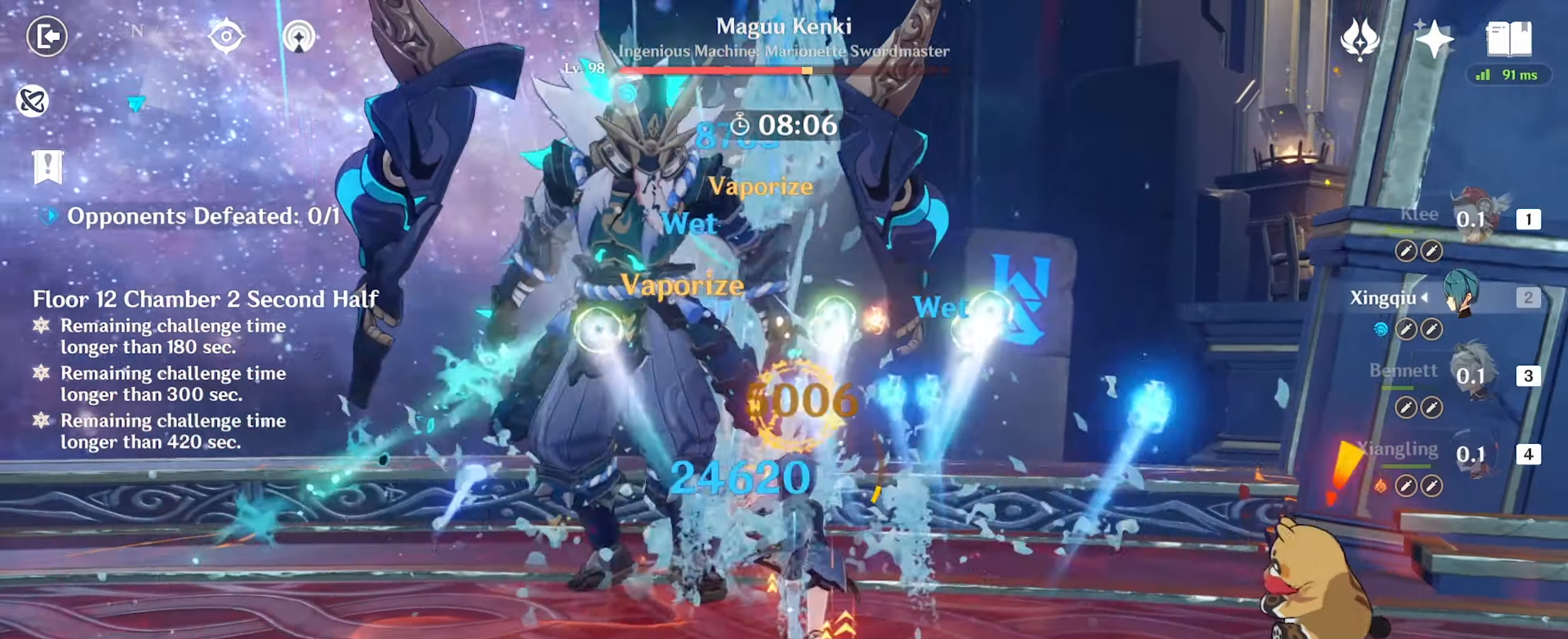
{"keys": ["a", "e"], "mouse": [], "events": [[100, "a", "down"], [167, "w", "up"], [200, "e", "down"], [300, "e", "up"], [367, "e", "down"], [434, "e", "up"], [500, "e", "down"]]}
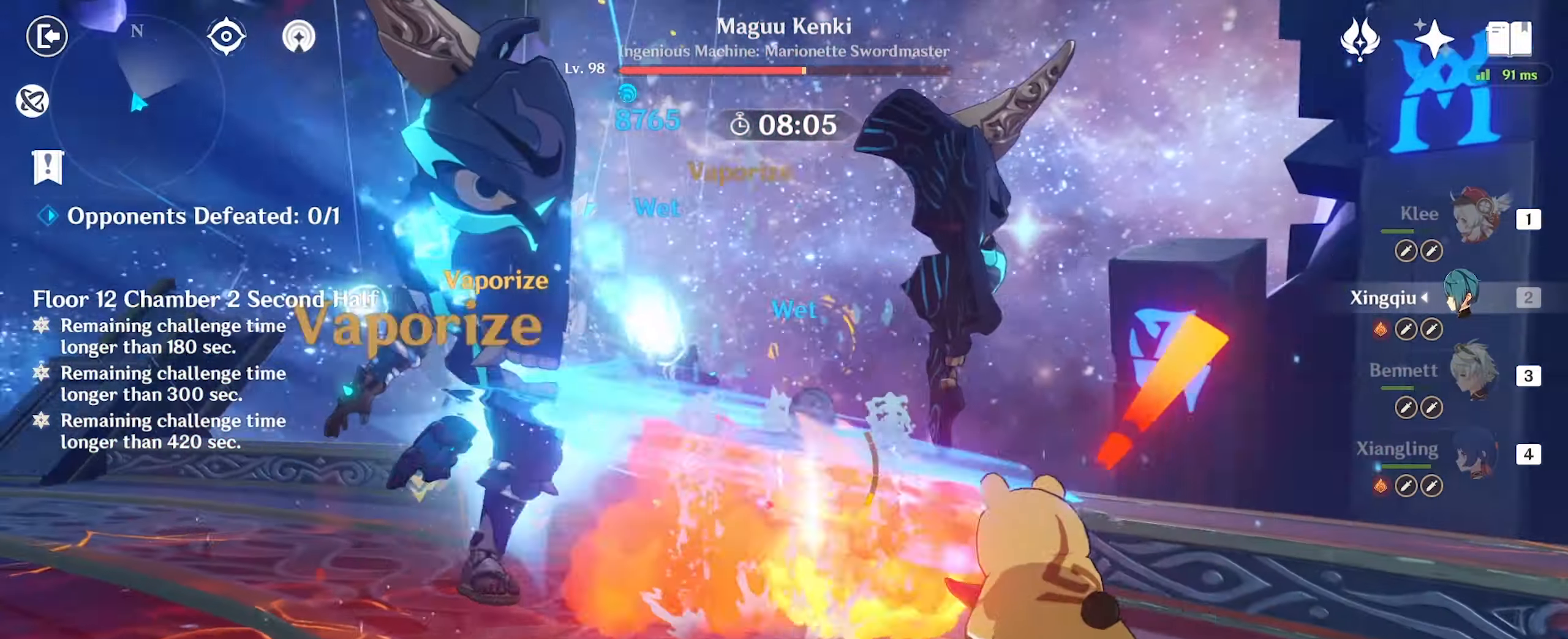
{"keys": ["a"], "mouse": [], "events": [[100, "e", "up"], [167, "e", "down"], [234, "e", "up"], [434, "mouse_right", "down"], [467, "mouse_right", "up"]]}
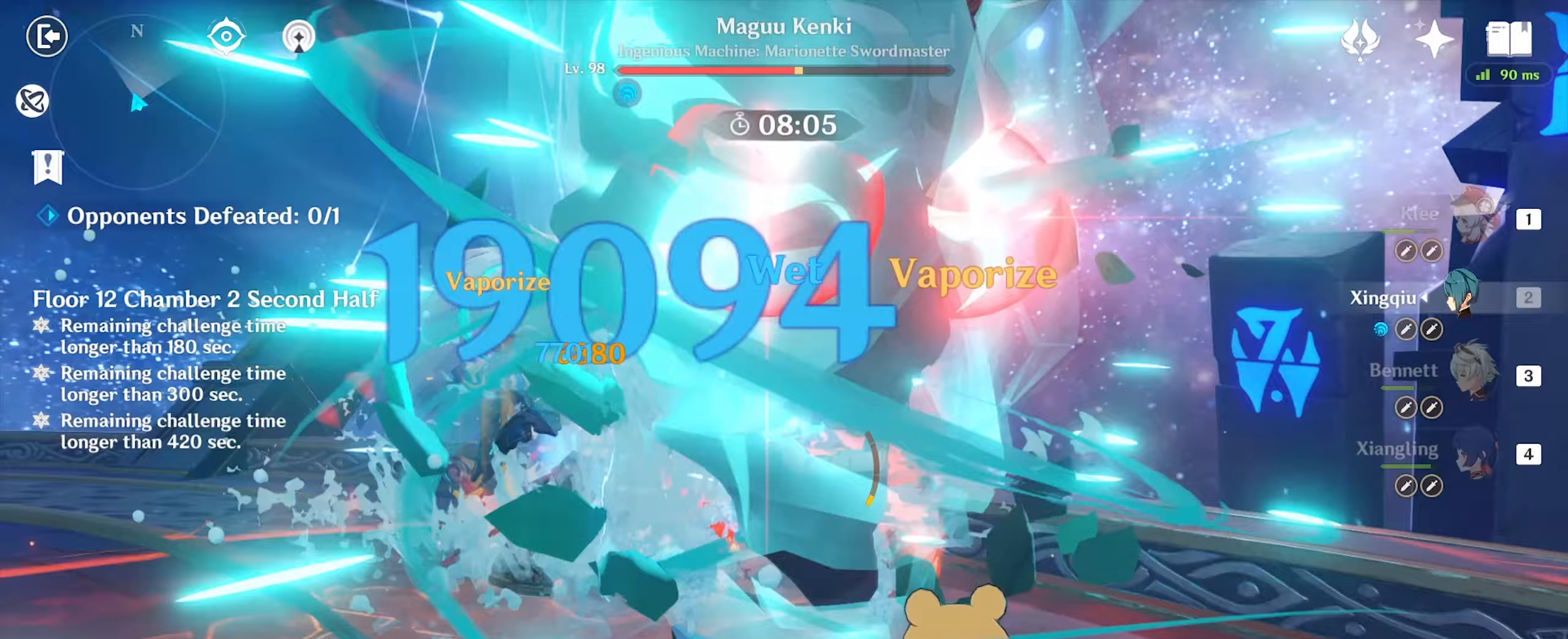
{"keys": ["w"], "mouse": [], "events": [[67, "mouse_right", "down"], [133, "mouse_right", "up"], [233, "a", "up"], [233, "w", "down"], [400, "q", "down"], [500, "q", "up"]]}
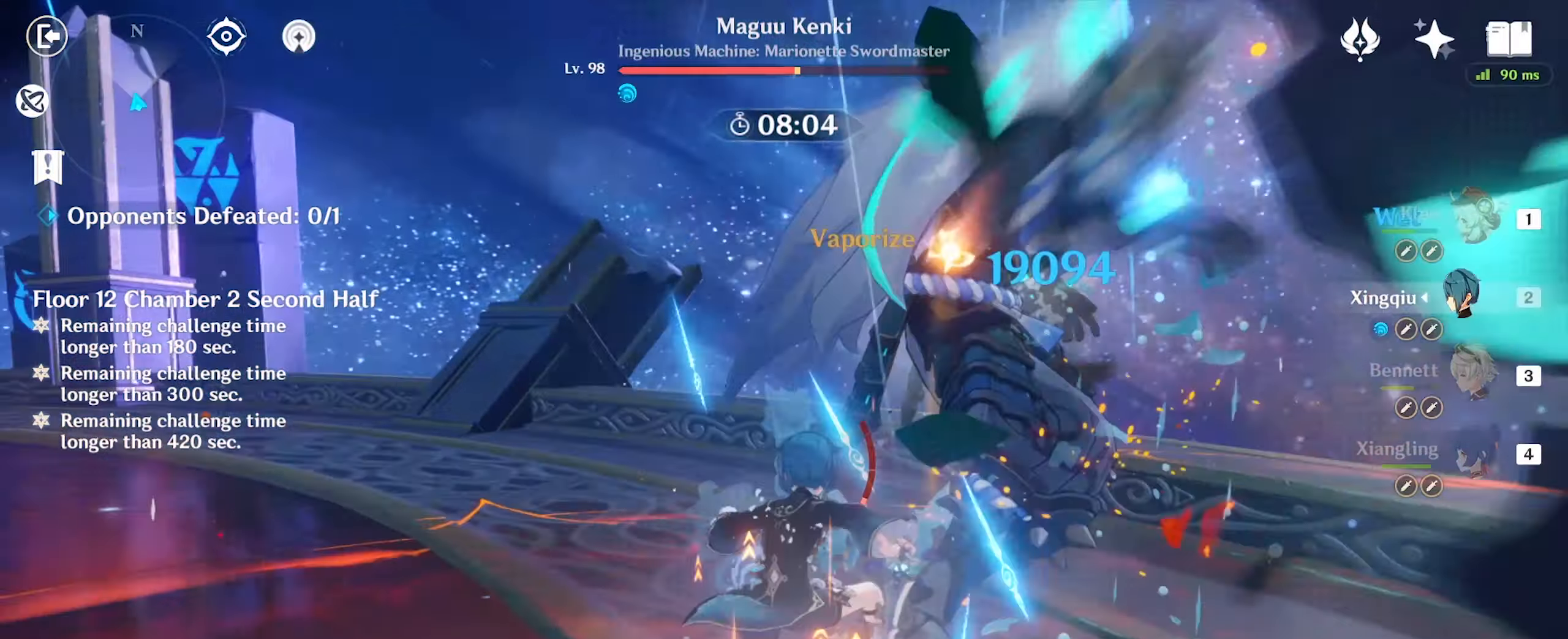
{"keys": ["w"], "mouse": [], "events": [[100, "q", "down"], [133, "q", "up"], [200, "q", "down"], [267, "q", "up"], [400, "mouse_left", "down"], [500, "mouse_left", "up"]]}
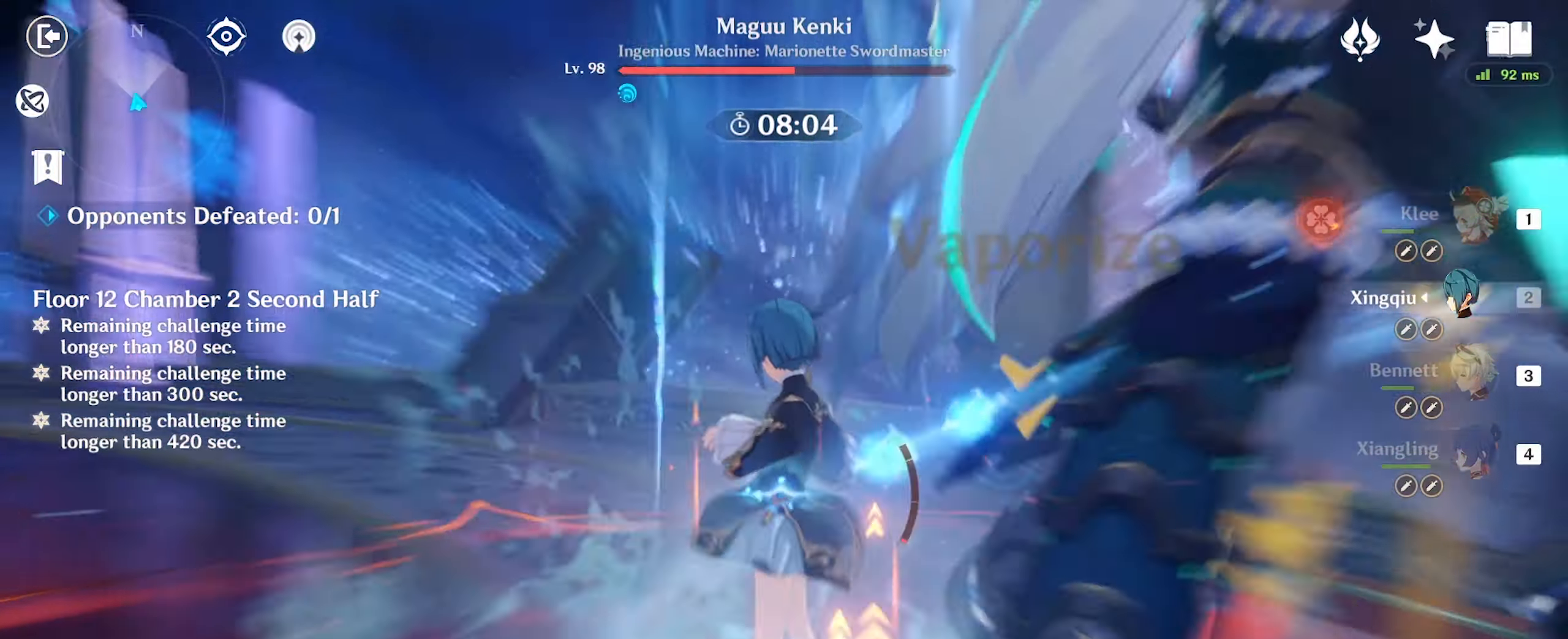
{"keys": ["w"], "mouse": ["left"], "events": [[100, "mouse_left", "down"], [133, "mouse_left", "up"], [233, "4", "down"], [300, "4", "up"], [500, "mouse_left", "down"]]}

────────────────────────────────────────

◆ **AIM OF THE TASK**
Every line above should be duplicated exactly; the pictures are to be left out.

◆ **SOLUTION**
{"keys": ["a", "e"], "mouse": [], "events": [[100, "a", "down"], [167, "w", "up"], [200, "e", "down"], [300, "e", "up"], [367, "e", "down"], [434, "e", "up"], [500, "e", "down"]]}
{"keys": ["a"], "mouse": [], "events": [[100, "e", "up"], [167, "e", "down"], [234, "e", "up"], [434, "mouse_right", "down"], [467, "mouse_right", "up"]]}
{"keys": ["w"], "mouse": [], "events": [[67, "mouse_right", "down"], [133, "mouse_right", "up"], [233, "a", "up"], [233, "w", "down"], [400, "q", "down"], [500, "q", "up"]]}
{"keys": ["w"], "mouse": [], "events": [[100, "q", "down"], [133, "q", "up"], [200, "q", "down"], [267, "q", "up"], [400, "mouse_left", "down"], [500, "mouse_left", "up"]]}
{"keys": ["w"], "mouse": ["left"], "events": [[100, "mouse_left", "down"], [133, "mouse_left", "up"], [233, "4", "down"], [300, "4", "up"], [500, "mouse_left", "down"]]}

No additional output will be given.